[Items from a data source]
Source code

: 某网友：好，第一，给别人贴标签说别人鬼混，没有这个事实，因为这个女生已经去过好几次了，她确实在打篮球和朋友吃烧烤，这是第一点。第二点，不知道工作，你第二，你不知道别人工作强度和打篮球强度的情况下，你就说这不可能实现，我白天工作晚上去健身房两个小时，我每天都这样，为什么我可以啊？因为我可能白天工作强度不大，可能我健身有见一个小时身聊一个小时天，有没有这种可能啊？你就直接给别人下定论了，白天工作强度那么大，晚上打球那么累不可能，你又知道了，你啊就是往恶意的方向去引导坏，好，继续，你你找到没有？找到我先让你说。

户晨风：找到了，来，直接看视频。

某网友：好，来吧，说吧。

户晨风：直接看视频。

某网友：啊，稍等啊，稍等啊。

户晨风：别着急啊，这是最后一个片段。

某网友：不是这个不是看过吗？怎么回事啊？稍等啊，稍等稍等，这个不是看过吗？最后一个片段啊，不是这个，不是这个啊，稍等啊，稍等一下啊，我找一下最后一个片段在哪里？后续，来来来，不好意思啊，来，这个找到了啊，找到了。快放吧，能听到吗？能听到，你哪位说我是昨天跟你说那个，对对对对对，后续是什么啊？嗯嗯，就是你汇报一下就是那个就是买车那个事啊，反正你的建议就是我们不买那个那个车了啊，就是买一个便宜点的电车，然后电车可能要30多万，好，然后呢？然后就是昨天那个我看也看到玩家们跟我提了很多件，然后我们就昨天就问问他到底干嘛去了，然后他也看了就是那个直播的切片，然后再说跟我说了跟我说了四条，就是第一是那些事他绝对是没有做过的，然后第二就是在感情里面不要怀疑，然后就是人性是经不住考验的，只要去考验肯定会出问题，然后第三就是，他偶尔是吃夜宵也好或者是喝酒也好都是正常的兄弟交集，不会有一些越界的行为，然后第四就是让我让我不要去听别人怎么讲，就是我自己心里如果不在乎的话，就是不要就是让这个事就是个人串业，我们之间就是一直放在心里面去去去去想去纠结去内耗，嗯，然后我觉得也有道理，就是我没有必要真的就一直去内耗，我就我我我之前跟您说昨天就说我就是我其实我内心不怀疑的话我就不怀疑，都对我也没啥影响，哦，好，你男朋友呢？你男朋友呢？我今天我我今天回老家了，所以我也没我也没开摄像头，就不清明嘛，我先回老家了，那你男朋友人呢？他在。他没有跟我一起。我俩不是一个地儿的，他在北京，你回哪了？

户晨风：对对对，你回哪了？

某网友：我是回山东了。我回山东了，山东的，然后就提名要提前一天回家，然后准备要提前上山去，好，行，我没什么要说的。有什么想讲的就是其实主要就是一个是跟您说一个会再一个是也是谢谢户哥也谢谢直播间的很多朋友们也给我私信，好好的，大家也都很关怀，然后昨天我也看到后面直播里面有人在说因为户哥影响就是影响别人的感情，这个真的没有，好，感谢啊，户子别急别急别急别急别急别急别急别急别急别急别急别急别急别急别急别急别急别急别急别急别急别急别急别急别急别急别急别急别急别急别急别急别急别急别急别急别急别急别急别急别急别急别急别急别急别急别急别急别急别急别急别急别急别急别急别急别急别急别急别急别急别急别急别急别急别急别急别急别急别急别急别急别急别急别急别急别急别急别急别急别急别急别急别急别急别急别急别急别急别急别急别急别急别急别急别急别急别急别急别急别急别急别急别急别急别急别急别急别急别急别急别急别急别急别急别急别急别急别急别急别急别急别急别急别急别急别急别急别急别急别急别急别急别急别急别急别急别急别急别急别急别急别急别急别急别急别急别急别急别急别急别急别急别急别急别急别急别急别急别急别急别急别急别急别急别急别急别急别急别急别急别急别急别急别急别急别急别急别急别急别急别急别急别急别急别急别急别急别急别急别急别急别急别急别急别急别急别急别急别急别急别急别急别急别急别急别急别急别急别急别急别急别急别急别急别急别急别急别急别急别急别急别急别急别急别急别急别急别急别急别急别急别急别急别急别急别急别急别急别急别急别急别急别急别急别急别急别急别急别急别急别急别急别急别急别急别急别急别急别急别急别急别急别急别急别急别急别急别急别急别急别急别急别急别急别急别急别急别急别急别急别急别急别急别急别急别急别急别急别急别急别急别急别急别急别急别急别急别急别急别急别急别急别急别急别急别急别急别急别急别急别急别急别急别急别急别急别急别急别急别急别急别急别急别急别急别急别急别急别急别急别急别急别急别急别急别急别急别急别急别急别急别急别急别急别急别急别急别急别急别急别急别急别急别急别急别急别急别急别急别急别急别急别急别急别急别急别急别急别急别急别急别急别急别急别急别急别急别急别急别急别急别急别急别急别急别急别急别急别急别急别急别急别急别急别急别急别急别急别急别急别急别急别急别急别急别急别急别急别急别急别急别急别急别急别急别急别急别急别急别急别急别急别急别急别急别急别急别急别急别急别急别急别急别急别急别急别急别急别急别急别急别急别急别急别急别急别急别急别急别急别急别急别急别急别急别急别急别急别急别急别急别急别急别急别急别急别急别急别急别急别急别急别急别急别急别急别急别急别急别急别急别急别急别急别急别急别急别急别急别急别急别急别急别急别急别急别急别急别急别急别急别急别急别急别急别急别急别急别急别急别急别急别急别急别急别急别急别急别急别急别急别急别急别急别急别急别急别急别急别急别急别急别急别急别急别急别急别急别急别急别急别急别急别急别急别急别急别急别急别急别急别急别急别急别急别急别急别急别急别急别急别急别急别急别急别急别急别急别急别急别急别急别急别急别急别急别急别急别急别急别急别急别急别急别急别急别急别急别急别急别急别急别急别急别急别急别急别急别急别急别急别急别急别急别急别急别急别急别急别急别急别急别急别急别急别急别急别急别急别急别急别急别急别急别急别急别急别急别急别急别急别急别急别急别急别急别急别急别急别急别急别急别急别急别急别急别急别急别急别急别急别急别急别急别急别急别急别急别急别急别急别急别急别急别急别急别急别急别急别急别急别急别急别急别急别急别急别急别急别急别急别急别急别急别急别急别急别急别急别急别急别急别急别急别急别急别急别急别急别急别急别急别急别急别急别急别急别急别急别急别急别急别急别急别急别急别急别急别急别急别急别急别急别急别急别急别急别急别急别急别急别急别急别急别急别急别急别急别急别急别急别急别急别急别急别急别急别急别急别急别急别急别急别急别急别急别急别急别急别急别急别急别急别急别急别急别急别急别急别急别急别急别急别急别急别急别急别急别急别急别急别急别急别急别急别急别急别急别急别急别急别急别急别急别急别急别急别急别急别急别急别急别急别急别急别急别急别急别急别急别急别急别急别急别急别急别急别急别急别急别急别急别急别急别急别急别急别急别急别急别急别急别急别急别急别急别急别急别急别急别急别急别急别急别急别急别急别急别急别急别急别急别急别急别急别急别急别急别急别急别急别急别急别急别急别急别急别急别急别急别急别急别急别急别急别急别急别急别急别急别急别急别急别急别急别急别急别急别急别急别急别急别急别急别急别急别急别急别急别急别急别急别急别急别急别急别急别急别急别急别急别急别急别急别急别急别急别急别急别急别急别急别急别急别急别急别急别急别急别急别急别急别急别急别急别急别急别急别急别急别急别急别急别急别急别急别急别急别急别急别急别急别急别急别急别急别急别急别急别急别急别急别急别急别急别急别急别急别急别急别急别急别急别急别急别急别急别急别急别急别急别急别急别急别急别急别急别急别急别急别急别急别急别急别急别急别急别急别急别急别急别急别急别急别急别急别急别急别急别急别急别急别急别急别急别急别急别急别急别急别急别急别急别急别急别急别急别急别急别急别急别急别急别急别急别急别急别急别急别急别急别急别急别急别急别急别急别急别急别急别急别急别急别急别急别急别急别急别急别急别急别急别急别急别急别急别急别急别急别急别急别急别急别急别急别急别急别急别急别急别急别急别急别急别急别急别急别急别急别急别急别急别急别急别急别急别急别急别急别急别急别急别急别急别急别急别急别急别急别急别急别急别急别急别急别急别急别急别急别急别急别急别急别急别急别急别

### Task to carry out
In the entries above, find the line with "户晨风：找到了，来，直接看视频。" and the line with "户晨风：别着急啊，这是最后一个片段。", then set down exactly those two and every line between them, nothing else.

### Expected answer
户晨风：找到了，来，直接看视频。

某网友：好，来吧，说吧。

户晨风：直接看视频。

某网友：啊，稍等啊，稍等啊。

户晨风：别着急啊，这是最后一个片段。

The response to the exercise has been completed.